It is hardly surprising that Washington has welcomed the UN Security Council’s decision to wind up its UNMOVIC Iraqi WMD inspectorate. The Bush administration will no longer be haunted by the inspectors’ quiet insistence that they could find no evidence of the WMD programs that the president used to justify the 2003 invasion and the toppling of Saddam Hussein. Now the White House can carry on with the work in progress of trying to bury the shameful lies that have plunged Iraq into bloody chaos. UNMOVIC teams pulled out of Iraq shortly before the US invasion. The UN inspection effort, first as UNSCOM with which Saddam broke off cooperation in 1998 and then as UNMOVIC which re-started work in Iraq four years later, was always widely acknowledged to have been thorough and businesslike. Under its chief weapons inspector Hans Blix UNMOVIC maintained a regime of spot searches throughout Iraq, all of which threw up no evidence that Saddam had maintained any of his earlier WMD program. Nevertheless Blix was not prepared to say that he could yet verify completely that no such programs existed. As the war clouds gathered, he requested more time to complete his work. Washington could not afford to let him have that space, because we know now that it would have exposed the only grounds on which Bush could justify what was actually illegal regime change. In the final weeks, the Baathist regime abandoned their long-standing reluctant compliance within UNMOVIC requests and offered to facilitate an accelerated inspection process. But by then it was too late. What may well have been Saddam’s conceited pretence that he still did have some WMD capacity somewhere had played directly into Bush’s hands.

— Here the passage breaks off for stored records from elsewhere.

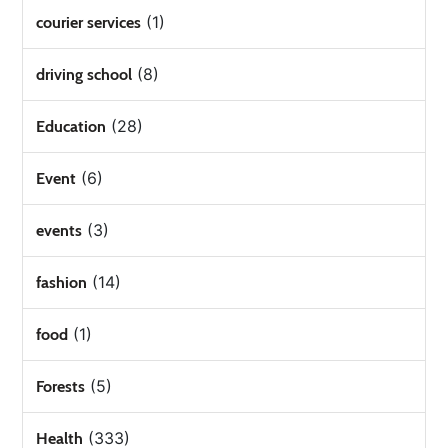
(1)
courier services
(8)
driving school
(28)
Education
(6)
Event
(3)
events
(14)
fashion
(1)
food
(5)
Forests
(333)
Health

After the invasion, while the country still lay shattered and shaken by the military onslaught, the US-led Iraq Survey Group (ISG) began its own WMD search, going absolutely wherever it wanted. Early pictures of its investigators in chemical suits standing beside piles of suspicious drums suggested the ISG has succeeded where UNMOVIC had failed. In the event however, despite their huge advantages, the ISG was never able to produce a shred of evidence to justify the WMD revelations the Bush administration had used to justify the invasion. The only semblance of WMDs discovered were in old Howitzer shells filled with Sarin whose lethality had long-ago expired — the remnant of chemical weapons whose precursors were supplied to Saddam by US and European companies during Iraq’s war with Iran in the 80s. The US policy on the transfer of these WMD precursors at the time was “don’t ask, don’t tell.”
This week, only the Russians were unhappy about UNMOVIC’s end, but they contented themselves with abstaining in the Security Council vote. Their objections also appeared to be merely technical: They complained that a proper record of the fate of several dozen Iraqi missiles was not available. UNMOVIC ceased to exist immediately, though its website with most but not all the damning documents contradicting the Bush White House lies, is still live. In truth its investigators have had little to do for the last fours years except look at satellite pictures. The Americans never allowed them back into Iraq. But if the administration imagines UNMOVIC’s end will bury the truth, the Bush White House is as mistaken as usual.